12.06.2015 05:40

Wiener Rotes Kreuz: Badespaß genießen

Wasser ist herrlich zum Abkühlen bei großer Hitze, für Kleinkinder kann es jedoch zur Gefahr werden – mit einigen Tipps kann dieses Risiko entschärft werden.

Wiener Rotes Kreuz: Badespaß genießen

Gerade im Hochsommer ist das kühle Nass Anziehungspunkt Nummer Eins für Groß und Klein. Für Kinder kann Spielen im Wasser durch Unachtsamkeit aber auch zur tödlichen Gefahr werden. „Ertrinken ist neben Verkehrsunfällen die häufigste tödliche Unfallursache bei Kindern“, erklärt Prim. Dr. Harald Hertz, Chefarzt des Wiener Roten Kreuz. Daher sind gerade beim Badevergnügen mit Kleinkindern einige Regeln unbedingt einzuhalten.

 

Sicherheitstipps

  • Der Garten sollte auf Gefahrenquellen für das Kind überprüft werden. Gartenteiche, Biotope, Regentonnen und Planschbecken stellen eine Gefahr dar und sollten umzäunt und abgesichert werden. Auch entsprechende Anlagen in der Nachbarschaft und naheliegende natürliche Gewässer sollten dabei beachtet werden. Kinder können schon in 20cm tiefem Wasser ertrinken. Der Schock beim plötzlichen Eintauchen in das kalte Wasser kann die Atmung blockieren und zum Atemstillstand führen. Auch haben Kinder einen schweren Kopf und eine ungeübte Muskulatur und gehen dadurch leichter unter.
  • Kinder dürfen beim und im Wasser nie unbeaufsichtigt bleiben.
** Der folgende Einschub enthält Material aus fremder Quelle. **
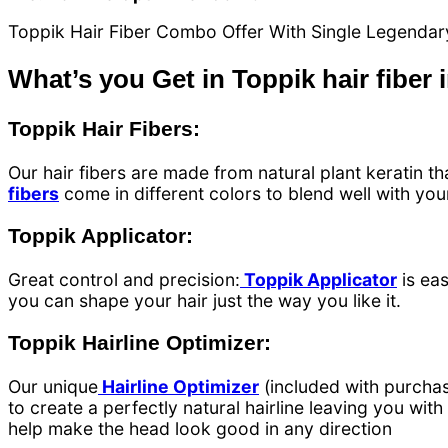
Toppik Hair Fiber Combo Offer With Single Legendary
What’s you Get in Toppik hair fiber 
Toppik Hair Fibers:
Our hair fibers are made from natural plant keratin tha
fibers
come in different colors to blend well with your 
Toppik Applicator:
Great control and precision:
Toppik Applicator
is eas
you can shape your hair just the way you like it.
Toppik Hairline Optimizer:
Our unique
Hairline Optimizer
(included with purchas
to create a perfectly natural hairline leaving you wit
help make the head look good in any direction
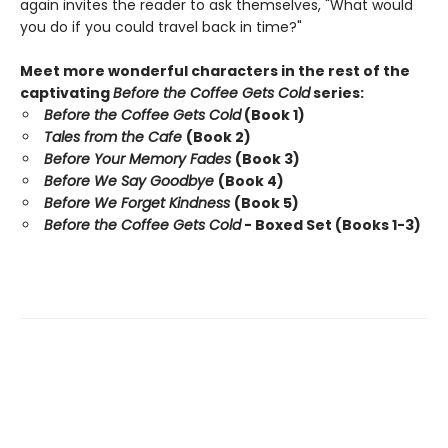
again invites the reader to ask themselves, "What would
you do if you could travel back in time?"
Meet more wonderful characters in the rest of the
captivating
Before the Coffee Gets Cold
series:
Before the Coffee Gets Cold
(Book 1)
Tales from the Cafe
(Book 2)
Before Your Memory Fades
(Book 3)
Before We Say Goodbye
(Book 4)
Before We Forget Kindness
(Book 5)
Before the Coffee Gets Cold
- Boxed Set (Books 1-3)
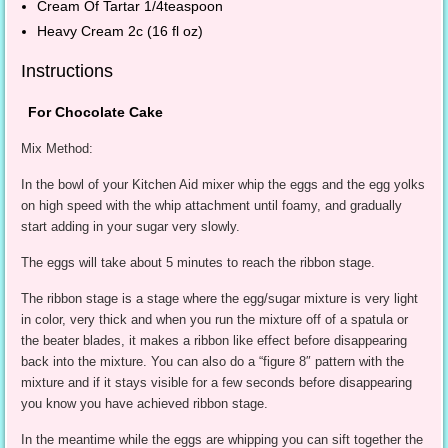
Cream Of Tartar 1/4teaspoon
Heavy Cream 2c (16 fl oz)
Instructions
For Chocolate Cake
Mix Method:
In the bowl of your Kitchen Aid mixer whip the eggs and the egg yolks
on high speed with the whip attachment until foamy, and gradually
start adding in your sugar very slowly.
The eggs will take about 5 minutes to reach the ribbon stage.
The ribbon stage is a stage where the egg/sugar mixture is very light
in color, very thick and when you run the mixture off of a spatula or
the beater blades, it makes a ribbon like effect before disappearing
back into the mixture. You can also do a “figure 8″ pattern with the
mixture and if it stays visible for a few seconds before disappearing
you know you have achieved ribbon stage.
In the meantime while the eggs are whipping you can sift together the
Ertrinken passiert schnell und leise. Schon 3 Minuten genügen, um das Badevergnügen tödlich enden zu lassen.
  • Schwimmflügerl sollten immer angelegt werden, auch im Schlauchboot und auf der Luftmatratze. Die Schwimmflügerl sollten mindestens zwei getrennt voneinander aufblasbare Kammern haben und Sicherheitsventile. Schwimmreifen sind kein geeigneter Schutz – das Kind kann durchrutschen.

 

Erste Hilfe: Im Notfall kommt es auf jede Minute an.
Im Ernstfall ist es besonders wichtig, ruhig zu bleiben. Nach der Bergung werden zuerst die Lebensfunktionen kontrolliert und dann die entsprechenden Erste-Hilfe-Maßnahmen
durchgeführt (Beatmung und Herzdruckmassage – bei Kindern allerdings mit besonderer Vorsicht). Schnellstmöglich muss der Notruf 144 gewählt werden und dann nasse Kleidung so rasch wie möglich durch eine Decke oder eine Aluminiumfolie ersetzt werden, um eine Unterkühlung zu vermeiden.

 

Erste-Hilfe-Kenntnisse können Leben retten. Nicht nur Eltern können leicht in eine derartige Situation kommen. Ein Urlaubstag, der Auffrischung der Erste-Hilfe-Kenntnisse in einem der zahlreichen Kurse des Roten Kreuzes gewidmet, kann so Beruhigung für das ganze Jahr bringen. Zudem sollten Kinder ab dem 4. bis 5. Lebensjahr grundsätzlich schwimmen lernen – allerdings kann man sich im Ernstfall nicht auf die Schwimmkenntnisse des Kindes verlassen.